#### [Texto proporcionado]
###
Este libro nos permite observar la lucidez que hay detrás de todo acto demencial. Lo genial no nace del mero deseo o capricho del instante, sino que es una fuente precisamente amplia de donde tomar lucidez, constancia y seriedad con la escritura misma. También, en este texto, es muy interesante poder conocer su punto de vista sobre otros escritores; sin embargo, es claro que todos estos gustos e ideas ya se palpan en muchos de sus poemas[5] y, claro, en algunas de sus novelas, aunque es justo decir que en sus prosas no se nota tanto aquella devoción lectora y literaria que sí deja constancia en varios de sus versos. Como decía, hay en este libro confesiones que resultan polémicas y esclarecedoras para entender su propia literatura, por ejemplo,


“[…] la obra de Faulkner es pura mierda, pero es una mierda inteligente, maquillada con inteligencia, y cuando muera les costará ponerlo por los suelos porque no acaban de entenderlo, y como no entienden los pasajes anodinos y huecos, las cursivas inacabables, pensarán que es un genio”[6].


Como también la desmitificación que hace de Allen Ginsberg, líder de la Generación Beat:


“[…] su autoproclamación como DIOS y LÍDER es anodina y ambiciosa. pero, claro, depende de Leary y Bob Dylan, quienes acaparan las noticias de portada. son decisiones mediocres. [7]


Estamos, por ende, frente a un libro de notable reflexión sobre la maquinaria de la escritura, la furia de su pasión y su locura, como además la lucidez que conlleva dedicarse a un oficio que, si bien te da todo, también te quita todo. Y el viejo Charles Bukowski la tiene clara:

“No me malinterpretes. Cuando digo que ganarse la vida escribiendo es duro no me refiero a que sea una vida de mierda. Ganarse la vida con la máquina de escribir es el mayor de los milagros. y tu ayuda me ha levantado la moral, ni te imaginas cuánto. Pero escribir, como cualquier otra cosa, requiere disciplina. Las horas pasan volando y aunque no esté escribiendo las ideas están cuajando, por eso no me gusta que vengan a verme para beber cerveza y parlotear. me interrumpen, frenan el flujo creativo”[8].


Gracias a La enfermedad de escribir, vemos que detrás de la pose y la figura no se oculta ningún misterio. Simplemente hay una fuerza encarnada en dos manos que no cesan de escribir y que su poder y necesidad crean y dibujan nuevas obras. Nos da a entender, sin decirlo, que la literatura es un trabajo que se debe tomar en serio y con muchísima ambición.
###
#### [Instrucciones de trabajo]
- 1) Reescribe el tramo de la reseña sobre Bukowski que va desde "Gracias a La" hasta "con muchísima ambición.", cambiando "misterio" por "enigma".
- 2) Sigue escribiendo la reseña sobre Bukowski a partir de su última oración.

#### [Material proporcionado]
###
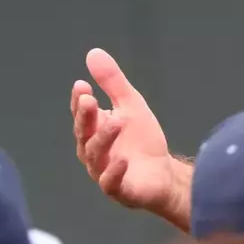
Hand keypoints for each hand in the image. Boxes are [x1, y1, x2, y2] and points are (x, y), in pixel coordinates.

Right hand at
###
#### [Conjunto de respuestas]
- 1)
Gracias a La enfermedad de escribir, vemos que detrás de la pose y la figura no se oculta ningún enigma. Simplemente hay una fuerza encarnada en dos manos que no cesan de escribir y que su poder y necesidad crean y dibujan nuevas obras. Nos da a entender, sin decirlo, que la literatura es un trabajo que se debe tomar en serio y con muchísima ambición.

- 2)
La enfermedad de escribir, bello título, encierra la metáfora de todo escritor atravesado por la urgencia de hacer una obra y de no poder sino permanecer atrapado en ese deseo, como un enamorado o un demente esclavizado a su desvarío. Y esto, que nos recuerda a los diálogos del teatro de Chejov, también nos devuelve a nuestra propia mecánica creadora. La escritura es un fuego diario.


Esto nos permite pensar que detrás de todo mito que ansiosamente nos traduce un paradigma, hay, sin duda, una vocación y la certeza de que solo la disciplina, la pasión y la lucidez llevan hasta el nom plus ultra. Este libro es un tributo a aquel acto salvaje y encendido que conduce a sus adeptos al trabajo avasallante de escribir, tan avasallante que resulta una feliz enfermedad.


[1] De la carta a James Boyer May, 29 de diciembre de 1959.

[2] De la carta a Guy Owen, marzo de 1960.

[3] De la carta a John William Corrington, 21 de abril de 1961.

[4] De la carta a John William Corrington, 21 de abril de 1961.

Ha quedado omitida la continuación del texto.